===== Okuma Metni

Aldananlar
Oyun:Emrah Ekelik,Canan Bozkurt
Yönetmen,Senaryo,Kurgu: Erçin Öztaş
Süre: 05.41
Link1: http://www.vimeo.com/1162066
Link2: http://rapidshare.com/files/122001992/Aldananlar__duesuek_kalite_.wmv
Arkadaşlar,izlemeniz ve yorumlamanız dileğiyle..
Link yenilendi, sorunsuz çalışmakta..yorumlarınızı bekliyorum..
genel olarak kadrajlar güzeldi en güzeli de son kadrajdı...
kızın oyunculuğu çok inişli çıkışlıydı buna plan değişiklikleri de dahil. yani kızın bir plandaki ruh hali ile (mimiklerinden yansıyan) hemen ardındaki plandaki ruh hali çok uyumsuz olabiliyor.
rahatsız edici noktalar bunlardı ama ana teması ve diyalogların bu ana temayı aşama aşama sunuşu çok güzeldi. daha az plan değişikliği ve bu tarz diyaloglu çekimlerin en önemli ihtiyacı olan güçlü oyunculukla tam kıvamında olurdu bence..
elinize sağlık
genel olarak kadrajlar güzeldi en güzeli de son kadrajdı...
kızın oyunculuğu çok inişli çıkışlıydı buna plan değişiklikleri de dahil. yani kızın bir plandaki ruh hali ile (mimiklerinden yansıyan) hemen ardındaki plandaki ruh hali çok uyumsuz olabiliyor.

==========
===== Veri Kümesi Kayıtları

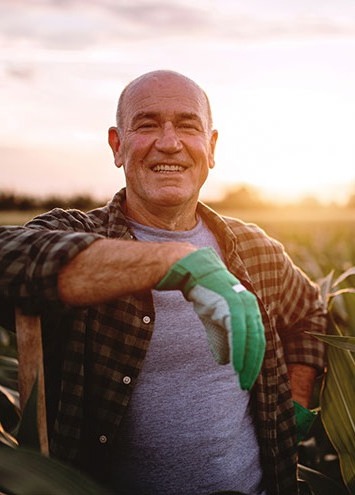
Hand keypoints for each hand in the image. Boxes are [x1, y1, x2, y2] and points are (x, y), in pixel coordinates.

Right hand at [156, 247, 265, 389]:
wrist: (194, 273)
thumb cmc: (205, 295)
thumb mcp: (215, 321)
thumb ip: (221, 339)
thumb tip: (225, 361)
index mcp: (250, 310)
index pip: (257, 339)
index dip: (254, 360)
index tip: (248, 376)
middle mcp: (250, 307)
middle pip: (258, 342)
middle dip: (253, 365)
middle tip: (246, 384)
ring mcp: (242, 305)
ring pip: (250, 339)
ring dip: (247, 362)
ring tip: (242, 379)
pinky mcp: (231, 305)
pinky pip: (238, 332)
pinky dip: (239, 350)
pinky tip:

==========

- _Alıştırma Bölümleri_
• 1. Aldananlar filmiyle ilgili okuma metninde yönetmen olarak kimin adı geçmektedir?
• 2. Aldananlar filmi hakkındaki okuma metnini son cümlesinden itibaren sürdürünüz.
Kayıtların okuma metniyle herhangi bir ilgisi bulunmamaktadır.

- _Alıştırma Sonuçları_
• 1. Erçin Öztaş

• 2.
rahatsız edici noktalar bunlardı ama ana teması ve diyalogların bu ana temayı aşama aşama sunuşu çok güzeldi. daha az plan değişikliği ve bu tarz diyaloglu çekimlerin en önemli ihtiyacı olan güçlü oyunculukla tam kıvamında olurdu bence..
elinize sağlık
teşekkür ederim.. çok güzel anlatmışsın..daha az plan değişikliği mevzusunda söylediklerin çok yerinde olmuş..ben kesmeyi fazla sevmem aslında..ama her yaptığım işte farklılıklar deniyorum..bu film de onlardan biri..amaç ikili diyalogları farklı planlarla çekmekti..özellikle bu ikili çekimlerde tek kameran varsa devamlılığı kaçırıyorsun..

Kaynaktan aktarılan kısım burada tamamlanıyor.